高血圧や脂質異常症、糖尿病は自覚症状が乏しく、患者さん自身も病気であるという認識がないことが多いのです。軽視してそのまま放っておくと動脈硬化が進行し、心筋梗塞や脳卒中といった命に関わる症状を引き起こしかねません。「発症してから治療を始めるのでは遅い」ことを患者さんに理解してもらうのが、生活習慣病の治療の第一歩なのです。
―治療において大事なのはどのような点ですか。
生活習慣病の治療で大事な点は三つです。まず一つ目は、高血圧や脂質異常症、糖尿病が「障害」であると認識させること。動脈硬化を進行させないための食事や服薬といった「自己管理」を、患者さん自身が意識することが大切です。
二つ目は「全身を診る」こと。生活習慣病で通院している患者さんには定期的な人間ドックや、2年に1度は大腸検査を受けるように指導し、それらの結果を治療に生かします。
そして三つ目は、治療を中断することなく「生涯管理」をすること。生活習慣病は体質遺伝子が関与している病気なので、「治す」のではなく「コントロール」して上手に付き合っていくことが重要です。
高血圧や糖尿病などの生活習慣病の人の場合、1日7㌘以下の塩分摂取が推奨されています。例えば屋外での仕事に従事している場合は、日中室内で仕事をしている人よりも多く汗をかく。その汗に1L当たり約4㌘の塩分が含まれているとして、1日7gの塩分摂取では足りないことになります。
患者さんのこれまでの歩みをすべて聞き取ることは難しいですが、診察ではじっくりと患者さんからヒアリングし、その人に合った生活指導を心がけています。
―訪問診療ではどのようなことを。
寝たきりの人ばかりではなく、外来に通う患者さんの家も訪れます。

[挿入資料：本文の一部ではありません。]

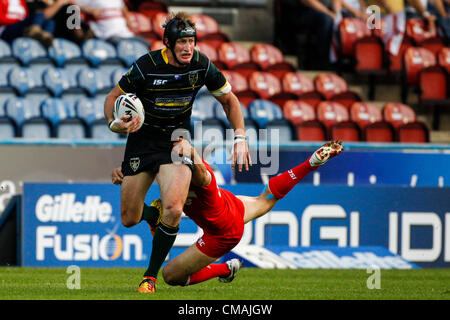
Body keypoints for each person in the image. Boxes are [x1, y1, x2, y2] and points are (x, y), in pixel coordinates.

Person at [104, 12, 251, 293]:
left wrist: (240, 137)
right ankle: (151, 215)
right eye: (182, 42)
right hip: (141, 143)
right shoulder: (146, 66)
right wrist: (114, 123)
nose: (188, 47)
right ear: (168, 44)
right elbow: (112, 98)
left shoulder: (201, 65)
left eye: (192, 41)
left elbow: (229, 101)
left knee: (173, 209)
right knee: (129, 218)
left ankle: (149, 278)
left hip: (176, 143)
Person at [111, 139, 344, 292]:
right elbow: (145, 173)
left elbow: (201, 170)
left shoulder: (201, 176)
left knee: (171, 276)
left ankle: (223, 269)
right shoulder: (170, 171)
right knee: (267, 198)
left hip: (223, 232)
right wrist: (127, 174)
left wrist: (192, 152)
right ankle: (310, 162)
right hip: (230, 203)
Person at [0, 0, 72, 48]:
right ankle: (35, 32)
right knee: (40, 14)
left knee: (50, 21)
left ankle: (46, 38)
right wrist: (17, 20)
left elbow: (26, 15)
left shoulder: (21, 1)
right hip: (6, 29)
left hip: (19, 26)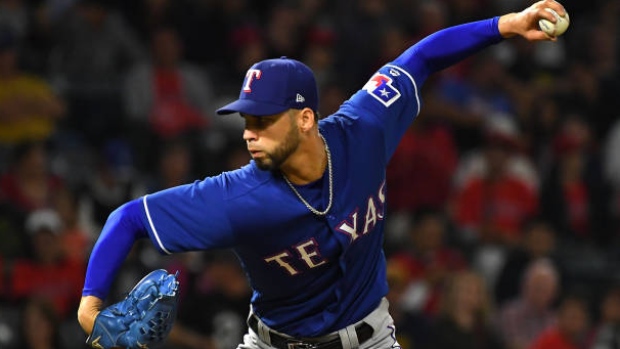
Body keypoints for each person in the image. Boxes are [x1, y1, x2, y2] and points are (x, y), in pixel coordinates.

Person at [77, 2, 568, 348]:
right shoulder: (238, 196)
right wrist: (90, 308)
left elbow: (420, 57)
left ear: (306, 118)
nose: (251, 133)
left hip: (371, 339)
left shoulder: (364, 128)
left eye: (264, 120)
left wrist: (505, 24)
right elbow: (129, 218)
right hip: (273, 343)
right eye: (247, 120)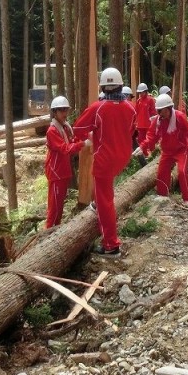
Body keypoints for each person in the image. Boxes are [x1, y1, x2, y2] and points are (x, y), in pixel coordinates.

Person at [72, 66, 137, 256]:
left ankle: (111, 244)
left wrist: (92, 134)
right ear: (120, 86)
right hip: (123, 156)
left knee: (106, 201)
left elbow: (78, 129)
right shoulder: (130, 108)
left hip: (105, 160)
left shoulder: (98, 107)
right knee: (104, 193)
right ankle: (98, 203)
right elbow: (130, 131)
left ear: (103, 88)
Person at [136, 92, 188, 202]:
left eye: (163, 110)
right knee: (161, 173)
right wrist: (142, 147)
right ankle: (163, 196)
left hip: (181, 150)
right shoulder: (158, 120)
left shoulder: (179, 117)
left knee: (182, 172)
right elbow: (151, 136)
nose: (161, 113)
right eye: (159, 111)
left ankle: (187, 198)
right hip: (167, 151)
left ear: (169, 108)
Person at [45, 95, 91, 228]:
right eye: (61, 110)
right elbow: (65, 148)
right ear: (55, 112)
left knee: (59, 205)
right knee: (54, 207)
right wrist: (83, 144)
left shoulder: (65, 127)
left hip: (63, 170)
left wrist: (82, 139)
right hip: (56, 171)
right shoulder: (52, 131)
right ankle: (48, 233)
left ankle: (55, 229)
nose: (64, 113)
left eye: (66, 110)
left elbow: (72, 141)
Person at [134, 83, 156, 149]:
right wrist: (136, 123)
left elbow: (153, 112)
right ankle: (143, 154)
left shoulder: (150, 100)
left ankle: (151, 155)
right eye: (139, 92)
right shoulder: (138, 101)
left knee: (150, 140)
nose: (140, 94)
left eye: (142, 92)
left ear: (146, 91)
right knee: (141, 141)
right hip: (140, 125)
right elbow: (136, 112)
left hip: (149, 125)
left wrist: (153, 122)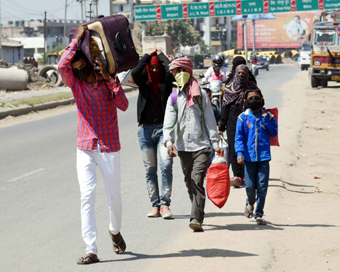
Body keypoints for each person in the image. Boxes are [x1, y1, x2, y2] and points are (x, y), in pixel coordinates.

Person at [58, 24, 128, 265]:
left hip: (108, 147)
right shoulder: (76, 85)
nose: (79, 72)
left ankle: (115, 230)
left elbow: (124, 105)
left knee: (114, 198)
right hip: (85, 147)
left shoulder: (106, 79)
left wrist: (110, 80)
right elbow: (61, 66)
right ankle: (91, 249)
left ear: (89, 63)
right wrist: (76, 42)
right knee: (86, 196)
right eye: (75, 70)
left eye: (82, 67)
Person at [163, 57, 223, 232]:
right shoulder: (173, 97)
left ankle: (195, 217)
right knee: (189, 183)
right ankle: (198, 209)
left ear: (188, 72)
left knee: (197, 180)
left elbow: (210, 121)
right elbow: (168, 124)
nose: (179, 74)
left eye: (181, 71)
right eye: (176, 71)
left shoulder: (201, 95)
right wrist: (169, 142)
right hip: (182, 147)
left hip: (202, 146)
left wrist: (215, 143)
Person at [131, 48, 174, 219]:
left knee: (166, 166)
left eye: (157, 68)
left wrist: (161, 55)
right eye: (152, 68)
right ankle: (155, 205)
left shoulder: (166, 81)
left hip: (164, 129)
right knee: (150, 169)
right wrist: (147, 56)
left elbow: (170, 68)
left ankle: (165, 205)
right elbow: (135, 71)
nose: (155, 70)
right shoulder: (143, 82)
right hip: (145, 131)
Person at [235, 87, 277, 225]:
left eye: (256, 98)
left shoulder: (269, 117)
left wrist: (265, 121)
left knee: (262, 187)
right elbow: (239, 138)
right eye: (251, 98)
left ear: (262, 99)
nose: (254, 100)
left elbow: (273, 133)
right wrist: (240, 153)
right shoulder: (243, 118)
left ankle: (259, 214)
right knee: (249, 186)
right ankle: (250, 202)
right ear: (246, 101)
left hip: (264, 157)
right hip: (249, 157)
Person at [218, 59, 257, 189]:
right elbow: (224, 107)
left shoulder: (252, 87)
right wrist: (222, 125)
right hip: (232, 120)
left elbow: (258, 103)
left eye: (243, 73)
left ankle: (247, 174)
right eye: (238, 72)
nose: (240, 75)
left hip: (248, 120)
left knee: (248, 145)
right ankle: (237, 176)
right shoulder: (229, 87)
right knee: (233, 147)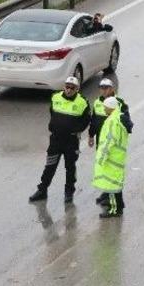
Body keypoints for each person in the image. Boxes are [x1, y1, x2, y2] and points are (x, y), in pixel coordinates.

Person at [29, 76, 91, 204]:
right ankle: (42, 190)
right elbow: (52, 112)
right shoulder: (55, 97)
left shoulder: (82, 102)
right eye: (67, 87)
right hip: (56, 140)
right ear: (64, 87)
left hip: (71, 141)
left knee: (70, 167)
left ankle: (69, 192)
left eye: (72, 88)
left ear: (77, 89)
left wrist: (75, 129)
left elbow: (86, 120)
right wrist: (55, 126)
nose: (69, 90)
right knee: (50, 166)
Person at [89, 78, 132, 205]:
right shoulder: (98, 102)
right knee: (104, 169)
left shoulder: (119, 103)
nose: (104, 90)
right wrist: (91, 135)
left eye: (106, 88)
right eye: (102, 88)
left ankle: (113, 199)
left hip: (113, 143)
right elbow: (94, 120)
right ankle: (107, 193)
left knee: (112, 171)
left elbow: (127, 123)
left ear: (112, 89)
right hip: (101, 141)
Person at [93, 96, 129, 218]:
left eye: (106, 107)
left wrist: (102, 157)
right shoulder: (118, 117)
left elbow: (109, 141)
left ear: (111, 108)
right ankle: (119, 205)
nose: (104, 109)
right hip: (117, 157)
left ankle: (114, 210)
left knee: (112, 186)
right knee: (116, 184)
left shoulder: (113, 121)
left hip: (111, 158)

実はそれだけで気が引き締まり、生活習慣病の改善につながることもあるのです。
患者さんの生活に少しの「刺激」を与え、自分で病気をコントロールしていただくためのお手伝いをさせてもらう。それが私の仕事だと考えています。
患者さんの訴えにすべて応えようとすると、1度の訪問診療ではとても時間が足りません。しかし、一方的に診療方針を決定することは、患者さんの不安にもつながると思います。
訪問診療では、患者さんが思っていることを最初にすべて吐き出してもらいます。特に大事だと思える点をピックアップして優先的に診るのです。重要なのは患者さんとの信頼関係。それに尽きると思います。
私が医学生のころよりも医師の数は増えている。でも、医師不足は解消されない。その理由は自分の専門を「決めすぎている」からではないでしょうか。どの診療科であっても医師であることに変わりはありません。目の前に患者さんがいれば、自分で診る。それが医療の基本だと思います。
沖縄の方言に「ちゃーがんじゅう」という言葉があります。「ちゃー」は「いつも」、「がんじゅう」は「頑丈、健康」を意味します。この地域の人びとが「ちゃーがんじゅう」に暮らしていくお手伝いをこれからも続けていきます。